# ASTER STEAM ENGINES



## GUNCAPTAIN2463 (Jun 22, 2011)

HELLO TO ALL: Have a new set of questions. I was recently looking at two used engines. I have no knowledge of these and would like to hear from anyone with comments, suggestions, videos, photos and experience with:
Aster steam engines. Specifically the Two Truck Climax and the C&S Mogul 2-6-0.
Thanks,

Kevin R.


----------



## Dan Pantages (Jan 2, 2008)

They never made a two truck climax only a three truck.


----------



## steamtom1 (Jan 2, 2008)

And here is the three truck...


----------



## aopagary (Jun 30, 2008)

http://www.southernsteamtrains.com/aclimax.htm

http://www.southernsteamtrains.com/ac&smogul.htm

the Southern Steam Trains site has a short writeup on all previous Aster models.
both these locomotives are narrow gauge scaled (1:22.5/23)

i'm more of a mainline steam person myself, but the geared locomotive types certainly are fun to watch.
good luck...gary


----------



## Pete Thornton (Jan 2, 2008)

and the C&S Mogul 2-6-0 
Kevin, 
If you poke around, I think you'll find a few threads about the mogul.
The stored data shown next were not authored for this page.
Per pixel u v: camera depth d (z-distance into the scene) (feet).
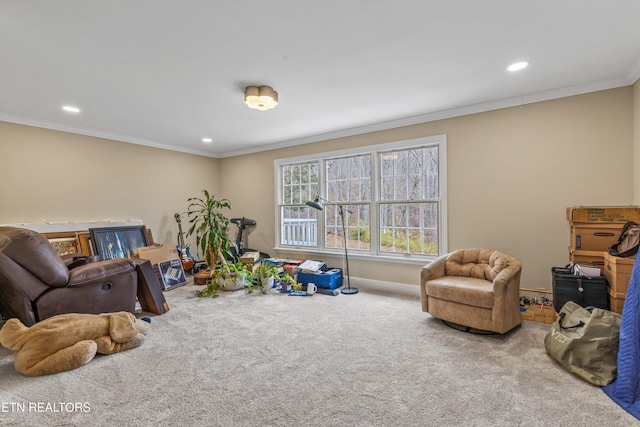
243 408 5.52
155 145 16.55
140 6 5.61
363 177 14.24
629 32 6.65
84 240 13.19
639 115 8.54
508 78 8.99
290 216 16.89
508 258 9.36
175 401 5.73
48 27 6.18
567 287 8.43
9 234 7.76
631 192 8.97
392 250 13.47
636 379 5.53
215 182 19.72
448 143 11.84
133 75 8.48
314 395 5.89
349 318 10.05
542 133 10.15
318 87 9.52
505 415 5.25
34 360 6.66
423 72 8.55
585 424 5.00
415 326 9.31
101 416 5.32
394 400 5.70
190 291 13.67
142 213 16.02
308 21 6.19
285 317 10.18
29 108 11.01
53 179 12.88
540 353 7.42
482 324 8.45
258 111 11.66
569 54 7.62
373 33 6.65
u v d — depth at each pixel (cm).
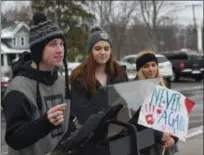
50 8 3272
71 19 3506
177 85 2630
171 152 408
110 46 398
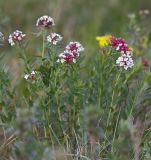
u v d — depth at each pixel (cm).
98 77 634
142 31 840
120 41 609
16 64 860
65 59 586
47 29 615
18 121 521
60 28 1149
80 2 1268
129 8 1287
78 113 618
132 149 577
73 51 593
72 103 620
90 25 1141
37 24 612
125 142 571
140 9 1296
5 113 610
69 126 621
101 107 637
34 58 667
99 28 1151
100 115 623
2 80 614
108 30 1177
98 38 743
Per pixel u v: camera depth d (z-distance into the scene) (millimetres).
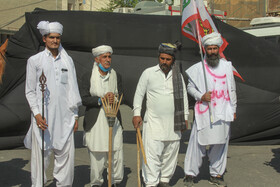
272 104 5824
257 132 5938
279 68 5848
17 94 5398
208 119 4285
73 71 3889
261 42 5871
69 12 5648
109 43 5762
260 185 4625
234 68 5484
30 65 3652
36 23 5473
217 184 4516
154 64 5801
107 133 3939
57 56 3779
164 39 5801
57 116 3742
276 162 5621
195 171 4465
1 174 4941
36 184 3701
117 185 4230
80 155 5922
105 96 3877
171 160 4262
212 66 4379
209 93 4184
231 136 5922
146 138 4117
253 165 5461
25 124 5430
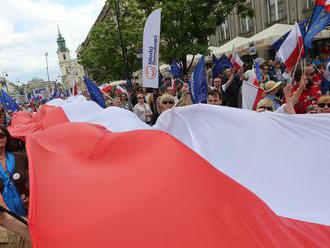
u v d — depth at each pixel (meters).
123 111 5.08
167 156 2.92
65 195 2.71
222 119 4.08
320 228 3.24
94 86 10.64
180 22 18.66
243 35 30.41
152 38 7.71
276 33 17.06
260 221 2.57
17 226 2.75
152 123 9.66
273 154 3.99
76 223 2.49
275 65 12.25
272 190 3.84
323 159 3.96
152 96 9.96
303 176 3.89
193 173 2.75
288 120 4.05
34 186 2.73
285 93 5.62
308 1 22.06
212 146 4.04
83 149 3.30
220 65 12.65
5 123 10.70
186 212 2.52
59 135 3.57
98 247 2.36
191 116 4.16
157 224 2.46
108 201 2.63
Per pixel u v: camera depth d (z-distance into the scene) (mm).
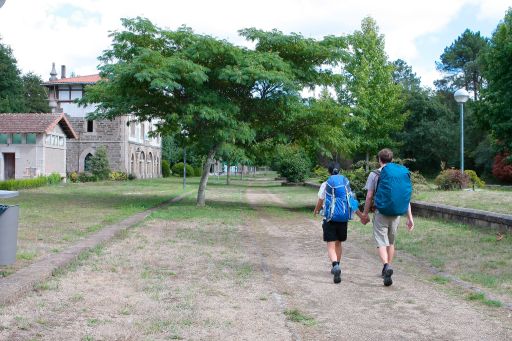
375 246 10789
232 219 15617
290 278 7535
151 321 5211
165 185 40469
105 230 11766
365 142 35375
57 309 5523
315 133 21719
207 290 6609
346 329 5125
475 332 5055
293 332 4977
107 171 46781
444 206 15172
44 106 64562
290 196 29531
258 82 18703
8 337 4590
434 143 54344
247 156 24375
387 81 35719
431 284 7215
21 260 7660
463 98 21688
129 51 19594
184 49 19375
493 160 49969
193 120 19078
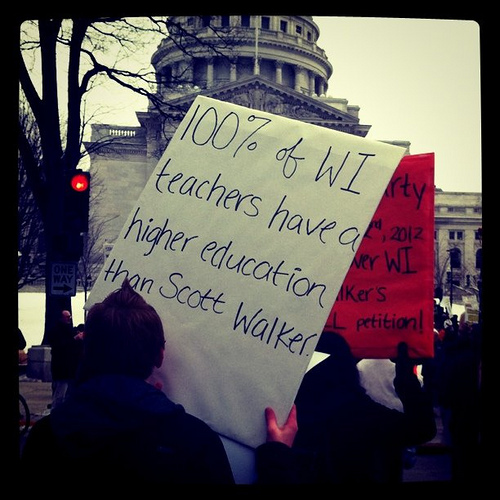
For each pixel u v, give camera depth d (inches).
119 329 64.3
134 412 60.9
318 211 66.4
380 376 101.7
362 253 91.0
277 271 65.6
My memory tells me it was an early Aster loco and is quite finickey until you sort it out. Something to do with the alcohol feed, I think?


----------



## David Leech (Dec 9, 2008)

Posted By Pete Thornton on 18 Aug 2012 07:30 AM 
and the C&S Mogul 2-6-0 
Kevin, 
If you poke around, I think you'll find a few threads about the mogul. My memory tells me it was an early Aster loco and is quite finickey until you sort it out. Something to do with the alcohol feed, I think? 
Pete,
Yes I can see that that would be a problem - as the C&S Mogul is GAS fired!!!


----------



## steamtom1 (Jan 2, 2008)

Posted By David Leech on 18 Aug 2012 09:04 AM 

Pete,
Yes I can see that that would be a problem - as the C&S Mogul is GAS fired!!!

David,

But so is the Climax, and it runs like a top...


----------



## Pete Thornton (Jan 2, 2008)

Yes I can see that that would be a problem - as the C&S Mogul is GAS fired!!! 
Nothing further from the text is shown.